Evaluation metrics: CLIP-I2 (generated image vs. GT image), Perplexity (text fluency), CLIP-IT (image-text alignment), KL-DV (consistency with neighbor distribution).
Key findings from individual Graph Linearization experiments: - Using bi-modality (text+image) generally outperforms single modality. - Modal ordering has inconsistent impacts on performance. - Image-first inference improves image quality but may degrade text quality. - Text-first inference achieves the lowest KL-DV (highest consistency with neighbor distribution).
Hierarchical Aligner vs. Linearization (ART500K):
| Method | CLIP-I2 ↑ | Perp. ↓ | CLIP-IT ↑ | KL-DV ↓ |
|---|---|---|---|---|
| Best Linearization | 79.26 | 117.7 | 20.15 | 0.19 |
| Hierarchical Aligner | 82.15 | 98.3 | 23.41 | 0.15 |
The Hierarchical Q-Former fully outperforms simple linearization.
Ablation Study¶
- Node Q-Former: Removing it leads to a significant drop in CLIP-I2 (node-level modal fusion is key).
- Graph Q-Former: Removing it increases KL-DV (graph structural information is important for distribution consistency).
- PPR vs. Random Sampling: PPR outperforms random sampling across all metrics.
Key Findings¶
- Graph structural information contributes significantly to generation quality and cannot rely solely on node attributes.
- Hierarchical alignment (node-level fusion followed by graph-level aggregation) outperforms one-step flat fusion.
- PPR sampling captures relevant neighbors across multiple hops better than BFS/DFS.
- The optimal choice of inference strategy depends on dataset characteristics (artwork vs. e-commerce).
- There is an optimal number of neighbors; too many will introduce noise.
Highlights & Insights¶
- Novel Problem Definition: Formulates the multimodal content generation task on MMAGs for the first time, generating text and images simultaneously.
- Reasonable Hierarchical Design: The two-level design of Node Q-Former and Graph Q-Former elegantly handles information fusion at different granularities.
- Systematic Experiments: Conducts comprehensive combinatorial experiments on modal selection, modal order, and inference strategies for linearization.

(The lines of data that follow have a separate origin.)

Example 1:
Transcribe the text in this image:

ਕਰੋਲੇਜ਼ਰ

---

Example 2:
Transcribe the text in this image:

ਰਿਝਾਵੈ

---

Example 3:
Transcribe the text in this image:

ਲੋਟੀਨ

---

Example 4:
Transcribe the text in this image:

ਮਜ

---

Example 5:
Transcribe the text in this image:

- Rich Application Scenarios: E-commerce recommendation (product generation), virtual art creation, and social network content recommendation.

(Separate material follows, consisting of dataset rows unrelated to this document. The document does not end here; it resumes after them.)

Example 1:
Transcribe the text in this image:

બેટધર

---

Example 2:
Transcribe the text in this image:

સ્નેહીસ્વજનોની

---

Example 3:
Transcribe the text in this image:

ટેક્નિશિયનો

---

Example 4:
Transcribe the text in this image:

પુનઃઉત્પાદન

- PPR Sampling: Introduces the mature PPR method from graph learning to MLLM subgraph selection, balancing efficiency and effectiveness.
Limitations & Future Work¶
- Built on DreamLLM + Stable Diffusion 1.x, the generated image quality is capped by the foundation models.

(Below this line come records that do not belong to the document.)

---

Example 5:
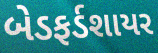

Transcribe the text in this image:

બેડફર્ડશાયર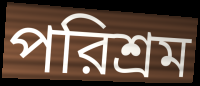
পরিশ্রম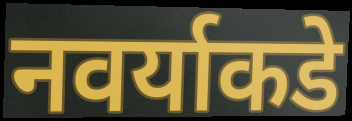
नवर्याकडे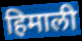
हिमालीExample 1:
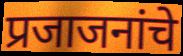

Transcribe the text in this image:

प्रजाजनांचे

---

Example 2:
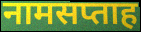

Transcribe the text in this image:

नामसप्ताह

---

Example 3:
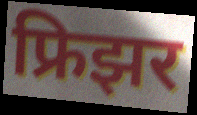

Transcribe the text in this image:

फ्रिझर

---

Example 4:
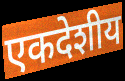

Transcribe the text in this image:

एकदेशीय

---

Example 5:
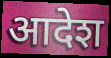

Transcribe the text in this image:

आदेश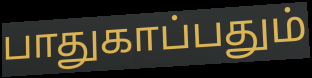
பாதுகாப்பதும்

- Validated only on three relatively small-scale datasets, without testing on large-scale graphs (million-node level).
- PPR sampling requires precomputing the PPR matrix for the entire graph, which is unfriendly to dynamic graphs or streaming scenarios.
- The selection of inference strategies requires tuning for different datasets, lacking an adaptive mechanism.
- Edge attributes (such as relationship types) are not considered; edges are only used for connectivity.
Related Work & Insights¶
- DreamLLM (Dong et al., 2024): The foundational MLLM of GraphGPT-o, supporting interleaved text-image understanding and generation.
- BLIP-2 / InstructBLIP: The architectural source of Q-Former.
- GraphGPT (Tang et al., 2023): A pioneer in injecting graph information into LLMs, but only processes textual graphs.
- PPR / APPNP (Klicpera et al., 2019): Application of Personalized PageRank in graph learning.
Insights: Graph structure is a universally existing relational form in the real world. Injecting graph tokens into various foundation models (LLMs, MLLMs, diffusion models) could be an important direction. The "two-stage compression" concept of Q-Former can be generalized to other hierarchical structured data.
Rating¶
⭐⭐⭐⭐ (4/5)
- Novelty: ⭐⭐⭐⭐ — The problem definition is novel, but the individual components (Q-Former, PPR, DreamLLM) are combinations of existing technologies.
- Experimental Thoroughness: ⭐⭐⭐⭐ — Systematic studies on linearization variants are very detailed, but the dataset scale is relatively small.
- Writing Quality: ⭐⭐⭐⭐ — Clear motivation of the problem, and complete description of the methodology.
- Value: ⭐⭐⭐ — Promising in e-commerce recommendation/art creation scenarios, but the actual demand for graph-based generation still needs verification.